Thinking with a smaller model to speed things up?
Posted by q-admin007@reddit | LocalLLaMA | View on Reddit | 10 comments
Question: can i do the thinking with a smaller model, like Gemma 4 4B, then use that as the prompt for Gemma 4 31B, to speed things up?
Has anyone done this and measure if it's worth it?
thread-e-printing@reddit
Wouldn't you now have to run prompt processing twice, including reprocessing the first model's generated thinking into the second model's latent space? And wouldn't it be worse thinking in the first place? TANSTAAFL.
q-admin007@reddit (OP)
I had something like this in mind:
System: You are a prompt writer AI. Take the user input, structure it and enrich it with some ideas. Your output becomes the input to a large, but slow non-reasoning model.
User: twitter clone, php
ShengrenR@reddit
Lots of good comments, but one extra note: keep in mind the "thinking" stage is not actual thinking that can simply be done by any model, it's learned context building that is model specific - the traces made by the little model are to help guide the little model.
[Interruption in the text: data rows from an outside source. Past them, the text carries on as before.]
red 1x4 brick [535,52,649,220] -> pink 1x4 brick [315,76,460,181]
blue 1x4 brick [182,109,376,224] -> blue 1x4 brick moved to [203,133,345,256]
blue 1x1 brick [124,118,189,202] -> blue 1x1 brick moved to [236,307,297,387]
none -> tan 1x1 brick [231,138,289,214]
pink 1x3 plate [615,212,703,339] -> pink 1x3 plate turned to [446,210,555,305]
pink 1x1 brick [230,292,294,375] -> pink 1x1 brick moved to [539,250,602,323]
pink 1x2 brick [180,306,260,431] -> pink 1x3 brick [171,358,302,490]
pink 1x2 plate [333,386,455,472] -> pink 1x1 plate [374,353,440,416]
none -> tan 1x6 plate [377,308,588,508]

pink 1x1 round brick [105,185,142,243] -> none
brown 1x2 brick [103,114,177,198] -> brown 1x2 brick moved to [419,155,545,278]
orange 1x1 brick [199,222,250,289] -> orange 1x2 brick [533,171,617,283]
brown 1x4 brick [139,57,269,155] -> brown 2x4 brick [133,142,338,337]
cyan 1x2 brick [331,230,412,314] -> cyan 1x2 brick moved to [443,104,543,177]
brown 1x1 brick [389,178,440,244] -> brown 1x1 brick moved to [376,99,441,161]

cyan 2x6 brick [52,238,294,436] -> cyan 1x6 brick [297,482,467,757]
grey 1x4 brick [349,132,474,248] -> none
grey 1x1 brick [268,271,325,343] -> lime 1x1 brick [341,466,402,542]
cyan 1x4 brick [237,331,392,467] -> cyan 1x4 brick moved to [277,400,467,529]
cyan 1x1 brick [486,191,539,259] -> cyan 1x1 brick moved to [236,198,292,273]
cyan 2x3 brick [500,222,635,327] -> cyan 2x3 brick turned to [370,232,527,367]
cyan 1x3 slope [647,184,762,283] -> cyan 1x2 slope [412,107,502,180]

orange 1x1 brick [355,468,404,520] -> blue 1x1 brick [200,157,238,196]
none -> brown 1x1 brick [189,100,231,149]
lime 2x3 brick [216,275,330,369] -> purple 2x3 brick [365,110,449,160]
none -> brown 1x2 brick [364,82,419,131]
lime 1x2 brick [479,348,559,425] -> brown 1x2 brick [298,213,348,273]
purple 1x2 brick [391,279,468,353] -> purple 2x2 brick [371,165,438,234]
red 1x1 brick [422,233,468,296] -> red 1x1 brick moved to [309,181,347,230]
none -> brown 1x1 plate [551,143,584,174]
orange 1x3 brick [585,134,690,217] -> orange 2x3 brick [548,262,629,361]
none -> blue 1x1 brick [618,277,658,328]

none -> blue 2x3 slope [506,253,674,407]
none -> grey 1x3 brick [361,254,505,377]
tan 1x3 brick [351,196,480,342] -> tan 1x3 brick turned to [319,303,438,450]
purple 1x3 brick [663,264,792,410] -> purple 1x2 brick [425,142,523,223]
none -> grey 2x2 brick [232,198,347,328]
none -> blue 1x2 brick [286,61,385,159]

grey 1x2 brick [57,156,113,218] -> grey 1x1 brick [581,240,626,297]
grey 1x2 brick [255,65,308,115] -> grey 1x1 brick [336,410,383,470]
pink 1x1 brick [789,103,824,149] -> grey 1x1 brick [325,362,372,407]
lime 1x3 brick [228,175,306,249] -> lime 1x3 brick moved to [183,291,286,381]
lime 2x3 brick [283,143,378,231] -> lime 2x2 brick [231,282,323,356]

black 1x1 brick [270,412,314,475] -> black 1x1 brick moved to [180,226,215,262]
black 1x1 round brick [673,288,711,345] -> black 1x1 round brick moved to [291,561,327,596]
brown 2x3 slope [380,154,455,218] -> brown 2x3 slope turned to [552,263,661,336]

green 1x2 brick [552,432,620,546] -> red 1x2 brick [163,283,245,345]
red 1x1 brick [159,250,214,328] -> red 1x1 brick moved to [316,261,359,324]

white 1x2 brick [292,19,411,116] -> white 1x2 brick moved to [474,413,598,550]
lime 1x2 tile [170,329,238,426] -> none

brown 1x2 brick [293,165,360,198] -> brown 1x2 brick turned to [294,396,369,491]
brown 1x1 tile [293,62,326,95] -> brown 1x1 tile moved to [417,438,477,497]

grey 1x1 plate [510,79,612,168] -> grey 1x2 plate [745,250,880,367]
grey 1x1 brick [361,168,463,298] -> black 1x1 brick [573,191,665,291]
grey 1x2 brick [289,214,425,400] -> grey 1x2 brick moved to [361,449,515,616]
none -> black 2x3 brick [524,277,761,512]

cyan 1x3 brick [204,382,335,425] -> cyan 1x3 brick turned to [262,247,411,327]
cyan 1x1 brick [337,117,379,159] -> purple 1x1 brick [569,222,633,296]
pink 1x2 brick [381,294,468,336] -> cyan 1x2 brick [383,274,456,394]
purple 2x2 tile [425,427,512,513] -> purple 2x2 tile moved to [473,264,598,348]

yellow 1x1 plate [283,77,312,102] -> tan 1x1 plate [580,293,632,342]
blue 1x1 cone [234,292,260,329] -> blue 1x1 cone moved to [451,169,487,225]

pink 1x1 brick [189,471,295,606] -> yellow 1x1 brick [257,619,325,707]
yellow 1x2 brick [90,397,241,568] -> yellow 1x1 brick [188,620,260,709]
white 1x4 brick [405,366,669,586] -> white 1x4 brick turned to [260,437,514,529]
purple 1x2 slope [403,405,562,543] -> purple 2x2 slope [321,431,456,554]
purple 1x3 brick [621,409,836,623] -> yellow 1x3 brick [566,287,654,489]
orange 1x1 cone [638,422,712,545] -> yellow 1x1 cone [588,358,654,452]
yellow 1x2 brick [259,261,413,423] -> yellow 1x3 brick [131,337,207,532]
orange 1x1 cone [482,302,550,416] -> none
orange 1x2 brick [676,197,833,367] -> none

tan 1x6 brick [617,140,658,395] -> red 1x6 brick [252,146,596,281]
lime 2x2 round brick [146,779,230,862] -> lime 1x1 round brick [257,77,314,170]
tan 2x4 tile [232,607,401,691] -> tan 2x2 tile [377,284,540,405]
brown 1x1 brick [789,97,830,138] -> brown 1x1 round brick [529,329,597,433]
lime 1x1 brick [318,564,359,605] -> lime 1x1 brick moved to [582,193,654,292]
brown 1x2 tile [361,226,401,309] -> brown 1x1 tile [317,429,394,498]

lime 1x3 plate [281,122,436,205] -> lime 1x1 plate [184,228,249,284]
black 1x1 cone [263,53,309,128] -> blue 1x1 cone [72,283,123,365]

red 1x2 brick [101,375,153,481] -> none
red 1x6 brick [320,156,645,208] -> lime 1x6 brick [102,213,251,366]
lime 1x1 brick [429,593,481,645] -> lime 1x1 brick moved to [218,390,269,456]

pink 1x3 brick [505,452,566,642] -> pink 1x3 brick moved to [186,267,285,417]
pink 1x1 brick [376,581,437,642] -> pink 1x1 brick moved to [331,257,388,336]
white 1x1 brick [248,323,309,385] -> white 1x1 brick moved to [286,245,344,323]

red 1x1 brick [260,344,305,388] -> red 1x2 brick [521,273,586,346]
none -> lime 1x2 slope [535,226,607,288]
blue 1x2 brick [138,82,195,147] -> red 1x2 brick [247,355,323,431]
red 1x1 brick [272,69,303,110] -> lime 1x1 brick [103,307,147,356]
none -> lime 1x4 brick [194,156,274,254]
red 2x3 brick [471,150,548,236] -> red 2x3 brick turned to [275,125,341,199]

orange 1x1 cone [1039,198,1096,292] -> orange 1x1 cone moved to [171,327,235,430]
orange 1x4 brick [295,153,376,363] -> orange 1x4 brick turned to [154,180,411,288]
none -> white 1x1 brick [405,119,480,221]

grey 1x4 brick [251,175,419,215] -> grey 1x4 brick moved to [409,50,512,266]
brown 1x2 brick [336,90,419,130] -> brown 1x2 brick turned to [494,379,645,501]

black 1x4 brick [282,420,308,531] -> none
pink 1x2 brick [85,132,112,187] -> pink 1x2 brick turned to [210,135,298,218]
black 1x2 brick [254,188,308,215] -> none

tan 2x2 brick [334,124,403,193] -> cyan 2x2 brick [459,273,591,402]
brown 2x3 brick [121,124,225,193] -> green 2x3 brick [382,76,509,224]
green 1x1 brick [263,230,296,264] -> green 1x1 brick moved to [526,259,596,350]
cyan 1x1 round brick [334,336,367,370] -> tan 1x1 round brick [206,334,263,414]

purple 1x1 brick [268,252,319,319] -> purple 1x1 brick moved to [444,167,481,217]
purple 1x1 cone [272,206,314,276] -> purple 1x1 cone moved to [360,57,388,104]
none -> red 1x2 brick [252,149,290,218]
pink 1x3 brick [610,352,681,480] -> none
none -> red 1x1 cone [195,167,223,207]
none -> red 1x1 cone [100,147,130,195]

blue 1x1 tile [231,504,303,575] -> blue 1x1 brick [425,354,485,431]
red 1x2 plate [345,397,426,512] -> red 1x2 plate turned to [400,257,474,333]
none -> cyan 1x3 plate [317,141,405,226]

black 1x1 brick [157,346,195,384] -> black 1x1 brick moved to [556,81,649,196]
You could do the experiment, though.. have each model run the response completely, then rerun with the thinking part of the context swapped between the models and see how they do. My bet is they do worse with the thinking swapped, but I'd be happy to be surprised.
jax_cooper@reddit
In my personal experience, for quality results from smaller models, they need waaay more thinking and sometimes that's even slower.
For example my tinkerings in February:
qwen3-4b-2507 was slower than qwen3-14b and gave similar results as qwen3-30b-Q1 in non-thinking mode. But for a 4b model it was exceptional.
Another example is: Nanbeige. It's a model in the 2-4b range and it was soooo slow, I even smelled something burning while it was ruminating and had to turn it off :D
34574rd@reddit
i mean that's what's called speculative decoding and yes it does "speed things up". id suggest you wait for the dflash gemma variant as that would take up lesser resources
my_name_isnt_clever@reddit
That's not what speculative decoding is.
UnusualAverage8687@reddit
It's not exactly what it is, but it's close, no?
What OP is describing here can't speed anything up, simply because, even if the small model "does the thinking", the large model still has to calculate the entire prefill. It will actually take longer.
The only way to speed up the larger model using a smaller model (AFAIK) is to use speculative decoding.
Former-Ad-5757@reddit
You can, but a 4b model will also think worse than a 31b model,
EffectiveCeilingFan@reddit
I mean at that point you’re just using Gemma 4 31B as a summarizer, in which case you’d be better off just using the smaller Gemma for everything.
Miriel_z@reddit
Might help to summarize and format the input. A structured prompt is a good practice generally. Have not benchmarked it though.